There are a number of strategies for developing talent and most organizations engage in some of these activities. But effective organizations, what Bersin—a Deloitte research firm—terms high-impact learning organizations, invest in more than just the basics. They engage in focused development activities designed to advance individual and organizational performance. Some of the most effective activities are targeted mentoring and coaching.
In order to effectively evaluate the impact of your talent development initiatives, there are a number of factors to consider in measuring your organization’s return on investment (ROI):
• Employee retention
• Employee engagement
• Employee advancement
• Program cost
• Organizational behavioral change
Let’s start with employee retention. Attrition can be a significant cost to organizations. There are the hard costs associated with replacing an employee, the softer transition costs, and the even more difficult to quantify (but essential to consider) costs of long-term disruption to the organization’s talent pipeline.

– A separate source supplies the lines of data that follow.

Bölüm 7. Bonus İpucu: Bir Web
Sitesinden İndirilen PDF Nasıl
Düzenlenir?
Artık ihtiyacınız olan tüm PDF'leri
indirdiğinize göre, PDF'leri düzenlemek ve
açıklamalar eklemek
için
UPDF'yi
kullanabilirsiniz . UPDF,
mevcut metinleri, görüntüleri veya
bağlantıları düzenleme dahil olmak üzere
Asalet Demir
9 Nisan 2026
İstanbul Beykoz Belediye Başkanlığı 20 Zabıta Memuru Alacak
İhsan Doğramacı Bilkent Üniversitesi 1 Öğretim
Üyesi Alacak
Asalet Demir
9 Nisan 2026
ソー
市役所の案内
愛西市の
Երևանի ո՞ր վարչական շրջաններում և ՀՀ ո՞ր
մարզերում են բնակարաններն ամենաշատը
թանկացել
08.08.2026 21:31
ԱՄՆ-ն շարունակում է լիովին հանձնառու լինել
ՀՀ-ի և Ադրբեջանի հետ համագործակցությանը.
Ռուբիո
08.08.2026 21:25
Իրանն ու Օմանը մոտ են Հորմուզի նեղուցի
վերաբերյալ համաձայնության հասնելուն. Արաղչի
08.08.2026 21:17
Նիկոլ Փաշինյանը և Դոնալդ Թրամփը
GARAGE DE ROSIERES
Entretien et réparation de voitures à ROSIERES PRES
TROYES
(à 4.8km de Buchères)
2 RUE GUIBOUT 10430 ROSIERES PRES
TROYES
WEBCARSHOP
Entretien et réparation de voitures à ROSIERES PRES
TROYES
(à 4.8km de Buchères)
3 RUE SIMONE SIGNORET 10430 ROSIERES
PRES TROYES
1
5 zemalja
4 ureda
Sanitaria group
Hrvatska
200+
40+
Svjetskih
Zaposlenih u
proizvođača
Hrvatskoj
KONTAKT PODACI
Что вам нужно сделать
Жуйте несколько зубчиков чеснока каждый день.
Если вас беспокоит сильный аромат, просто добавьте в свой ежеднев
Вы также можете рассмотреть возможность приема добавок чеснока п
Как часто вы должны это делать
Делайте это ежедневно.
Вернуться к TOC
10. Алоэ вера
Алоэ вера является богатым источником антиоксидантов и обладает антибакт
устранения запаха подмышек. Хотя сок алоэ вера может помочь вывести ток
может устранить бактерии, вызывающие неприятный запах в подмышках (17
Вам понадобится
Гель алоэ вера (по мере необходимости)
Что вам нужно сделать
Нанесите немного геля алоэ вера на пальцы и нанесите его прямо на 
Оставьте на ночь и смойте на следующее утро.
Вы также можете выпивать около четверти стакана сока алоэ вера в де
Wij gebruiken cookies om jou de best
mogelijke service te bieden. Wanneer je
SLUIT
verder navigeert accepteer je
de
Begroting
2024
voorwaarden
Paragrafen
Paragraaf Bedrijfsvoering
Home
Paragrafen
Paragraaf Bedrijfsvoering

An effective talent development program should increase retention of targeted employees. To measure the impact of increased retention or reduced attrition, multiply the organizational cost of replacing an employee by the overall change is attrition. Remember to segment the employee population in order to evaluate the change relative to the targeted population within a talent development program.
There are several methods for determining the cost of attrition. Perhaps the simplest is to calculate it based on the salary of the replaced employee. One hundred and fifty percent (150%) of the base salary is the percentage most commonly cited.